The only reason I'm really posting this is to illustrate something that I and many others have screamed ourselves hoarse about during the past several years: that there is
no damned difference at all between the Republican and the Democrat parties in the United States.
In an interview with Chris Wallace on Fox News Sunday, new Republican National Committee chairman Micheal Steele said that it was "important" for the Republican Party to "reach out" and embrace candidates who are pro-abortion and pro-"gay marriage".
(Incidentally, I have my own thoughts about that and I might articulate them someday in the near future, suffice it to say it's a perspective that's neither "conservative" or "liberal"... and a lot of my fellow Christians might find it a bit surprising.)
I think that this elicits a lot of questions.
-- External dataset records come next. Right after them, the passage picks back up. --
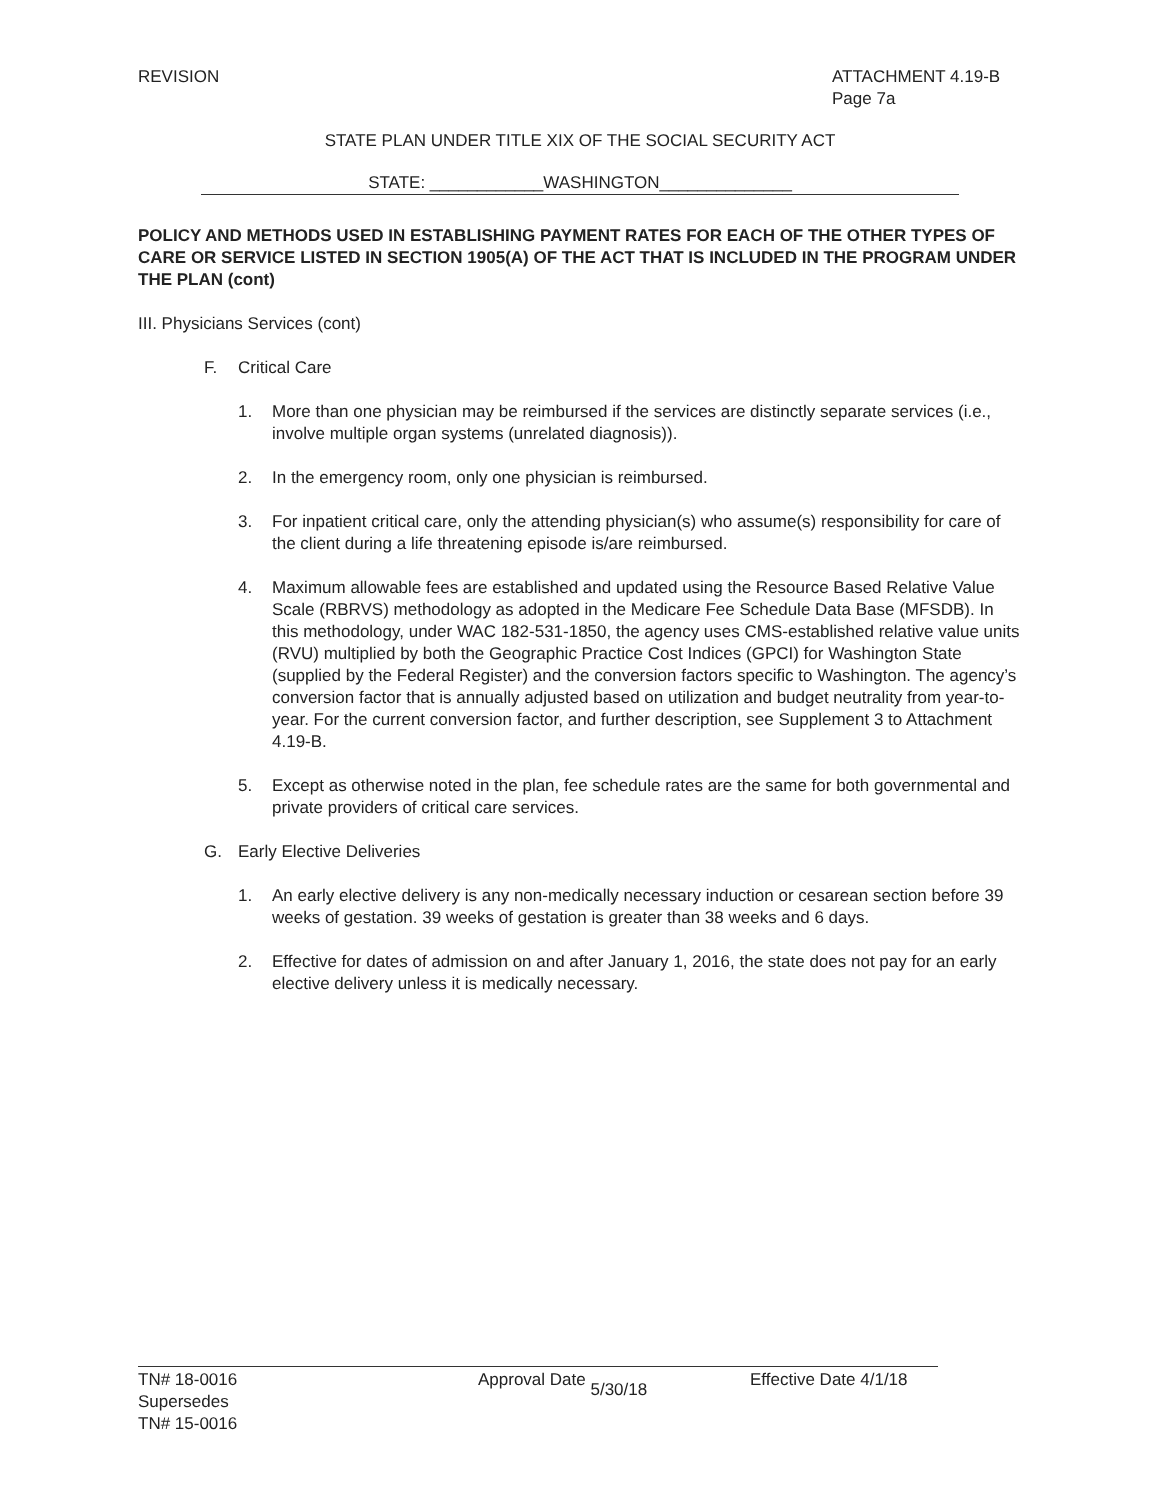REVISION ATTACHMENT 4.19-B
Page 7a
STATE PLAN UNDER TITLE XIX OF THE SOCIAL SECURITY ACT
STATE: ____________WASHINGTON______________
POLICY AND METHODS USED IN ESTABLISHING PAYMENT RATES FOR EACH OF THE OTHER TYPES OF CARE OR SERVICE LISTED IN SECTION 1905(A) OF THE ACT THAT IS INCLUDED IN THE PROGRAM UNDER THE PLAN (cont)
III. Physicians Services (cont)
F. Critical Care
1. More than one physician may be reimbursed if the services are distinctly separate services (i.e., involve multiple organ systems (unrelated diagnosis)).
2. In the emergency room, only one physician is reimbursed.
3. For inpatient critical care, only the attending physician(s) who assume(s) responsibility for care of the client during a life threatening episode is/are reimbursed.
4. Maximum allowable fees are established and updated using the Resource Based Relative Value Scale (RBRVS) methodology as adopted in the Medicare Fee Schedule Data Base (MFSDB). In this methodology, under WAC 182-531-1850, the agency uses CMS-established relative value units (RVU) multiplied by both the Geographic Practice Cost Indices (GPCI) for Washington State (supplied by the Federal Register) and the conversion factors specific to Washington. The agency’s conversion factor that is annually adjusted based on utilization and budget neutrality from year-to-year. For the current conversion factor, and further description, see Supplement 3 to Attachment 4.19-B.
5. Except as otherwise noted in the plan, fee schedule rates are the same for both governmental and private providers of critical care services.
G. Early Elective Deliveries
1. An early elective delivery is any non-medically necessary induction or cesarean section before 39 weeks of gestation. 39 weeks of gestation is greater than 38 weeks and 6 days.
2. Effective for dates of admission on and after January 1, 2016, the state does not pay for an early elective delivery unless it is medically necessary.
TN# 18-0016
Supersedes
TN# 15-0016
Approval Date 5/30/18 Effective Date 4/1/18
Obviously, how is what Steele suggesting for his own party, any different at all from the Democrat party? Why should anyone who is, say, very much pro-life believe that his or her stance is going to be represented by the Republican Party anymore, if it is willing to compromise itself on this issue? How does this demonstrate that the Republicans are out for anything other than political capital?
And I for one would like to pose a question to certain "conservative Christians" who I know are reading this blog (yeah I'm looking at you Ron Baity, Jeff Baity and the others from Berean Baptist in Winston-Salem): how in the world, in light of this, do you still maintain that you have to owe loyalty to the Republican Party, when it clearly no longer cares at all about you and other "evangelicals" or what values you hold to?
Maybe the United States owes the old Soviet Union an apology. At least communist Russia was honest about being run by a single political party. In America, most rubes are convinced that there are two parties and that somehow, they're "making a difference" by belonging to one or the other.